- Date: January 7, 2012
- Season: 2011
- Stadium: Legion Field
- Location: Birmingham, Alabama
- MVP: Darius Johnson (SMU)
- Favorite: Pittsburgh by 5
- Referee: Dan Romeo (Big 12)
- Attendance: 29,726
- Payout: US$1 million (SEC); $900,000 (Big East)

United States TV coverage
- Network: ESPN
- Announcers: Mike Gleason (Play-by-Play) John Congemi (Analyst) Eamon McAnaney (Sidelines)
- Nielsen ratings: 1.49

= 2012 BBVA Compass Bowl =

The 2012 BBVA Compass Bowl, the sixth edition of the game, was a post-season American college football bowl game, held on January 7, 2012, at Legion Field in Birmingham, Alabama, as part of the 2011–12 NCAA Bowl season. The game, which was telecast at 12:00 p.m. CT on ESPN, featured the SMU Mustangs of Conference USA versus the Pittsburgh Panthers of the Big East Conference.
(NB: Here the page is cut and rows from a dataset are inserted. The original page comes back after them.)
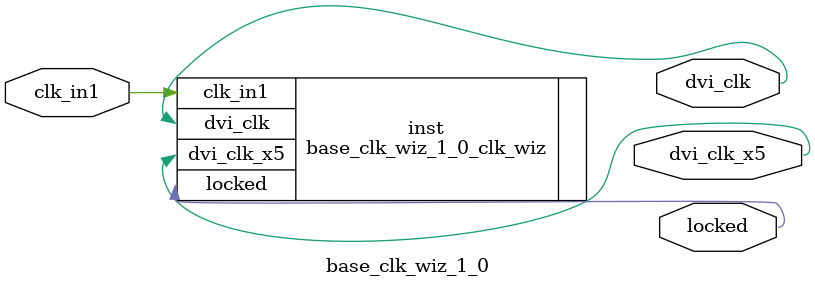
<source format=v>


`timescale 1ps/1ps

(* CORE_GENERATION_INFO = "base_clk_wiz_1_0,clk_wiz_v6_0_2_0_0,{component_name=base_clk_wiz_1_0,use_phase_alignment=true,use_min_o_jitter=false,use_max_i_jitter=false,use_dyn_phase_shift=false,use_inclk_switchover=false,use_dyn_reconfig=false,enable_axi=0,feedback_source=FDBK_AUTO,PRIMITIVE=MMCM,num_out_clk=2,clkin1_period=8.333,clkin2_period=10.000,use_power_down=false,use_reset=false,use_locked=true,use_inclk_stopped=false,feedback_type=SINGLE,CLOCK_MGR_TYPE=NA,manual_override=false}" *)

module base_clk_wiz_1_0 
 (
  // Clock out ports
  output        dvi_clk,
  output        dvi_clk_x5,
  // Status and control signals
  output        locked,
 // Clock in ports
  input         clk_in1
 );

  base_clk_wiz_1_0_clk_wiz inst
  (
  // Clock out ports  
  .dvi_clk(dvi_clk),
  .dvi_clk_x5(dvi_clk_x5),
  // Status and control signals               
  .locked(locked),
 // Clock in ports
  .clk_in1(clk_in1)
  );

endmodule

</source>
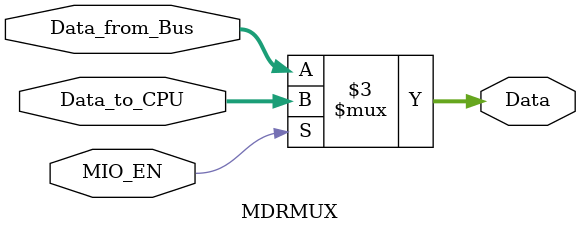
<source format=sv>
module MDRMUX ( input  logic 		MIO_EN, 
                input  logic [15:0] Data_to_CPU,    //from memory
                input  logic [15:0] Data_from_Bus,  //from 16 bit bus
                output logic [15:0] Data  
                 );


    /* COMBINATIONAL LOGIC INSIDE MODULE */
    always_comb 
    begin
        if (MIO_EN)
            Data = Data_to_CPU;
        else
            Data = Data_from_Bus;
    end 


endmodule  //MDRMUX


</source>
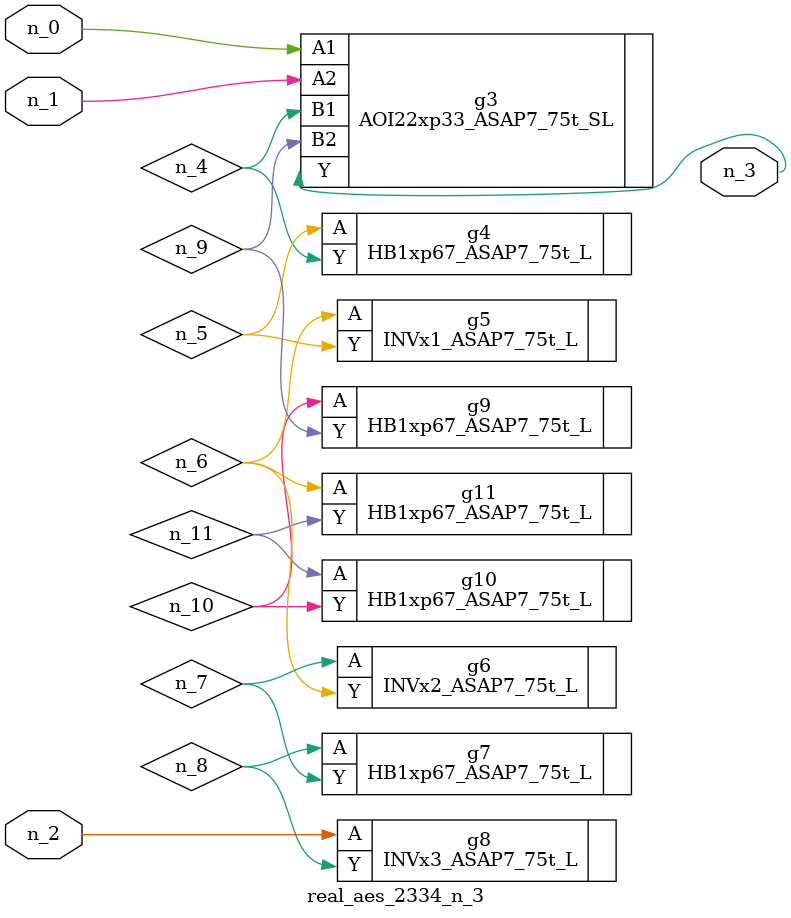
<source format=v>
module real_aes_2334_n_3 (n_0, n_2, n_1, n_3);
input n_0;
input n_2;
input n_1;
output n_3;
wire n_4;
wire n_5;
wire n_7;
wire n_9;
wire n_6;
wire n_8;
wire n_10;
wire n_11;
AOI22xp33_ASAP7_75t_SL g3 ( .A1(n_0), .A2(n_1), .B1(n_4), .B2(n_9), .Y(n_3) );
INVx3_ASAP7_75t_L g8 ( .A(n_2), .Y(n_8) );
HB1xp67_ASAP7_75t_L g4 ( .A(n_5), .Y(n_4) );
INVx1_ASAP7_75t_L g5 ( .A(n_6), .Y(n_5) );
HB1xp67_ASAP7_75t_L g11 ( .A(n_6), .Y(n_11) );
INVx2_ASAP7_75t_L g6 ( .A(n_7), .Y(n_6) );
HB1xp67_ASAP7_75t_L g7 ( .A(n_8), .Y(n_7) );
HB1xp67_ASAP7_75t_L g9 ( .A(n_10), .Y(n_9) );
HB1xp67_ASAP7_75t_L g10 ( .A(n_11), .Y(n_10) );
endmodule
</source>
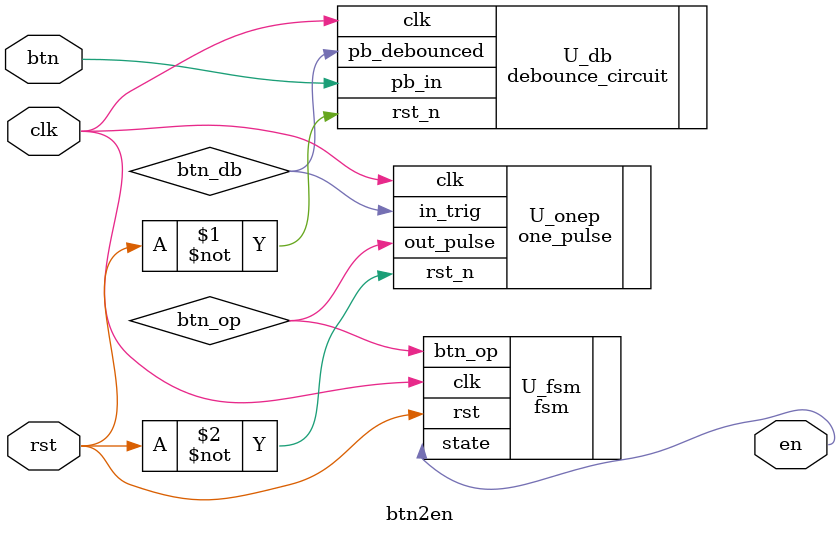
<source format=v>
module btn2en(
    input btn,
    input clk,
    input rst,
    output en
);

wire btn_db, btn_op;
// debounce
debounce_circuit U_db(
  .clk(clk), // clock control
  .rst_n(~rst), // reset
  .pb_in(btn), //push button input
  .pb_debounced(btn_db) // debounced push button output
);

// one pulse
one_pulse U_onep(
  .clk(clk), // clock control
  .rst_n(~rst), // reset
  .in_trig(btn_db), // input trigger
  .out_pulse(btn_op) // output one pulse 
);

// fsm
fsm U_fsm(
    .clk(clk),
    .rst(rst),
    .btn_op(btn_op),
    .state(en)
);
endmodule
</source>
This was Pittsburgh's second consecutive appearance in the game, and just as in the previous contest the Panthers were led by an interim head coach, Keith Patterson, after Todd Graham resigned on December 13, 2011.

==Teams==

Pittsburgh and SMU met for the first time in 29 years in this BBVA Compass Bowl, which normally pairs a Big East conference team against a team from the Southeastern Conference. The SEC conference did not have enough bowl-eligible teams this season and the SMU football team was selected by the organizers to play in the bowl. Pittsburgh and SMU had met five times previously, the last time at the 1983 Cotton Bowl on New Year's Day, when the Mustangs won 7–3.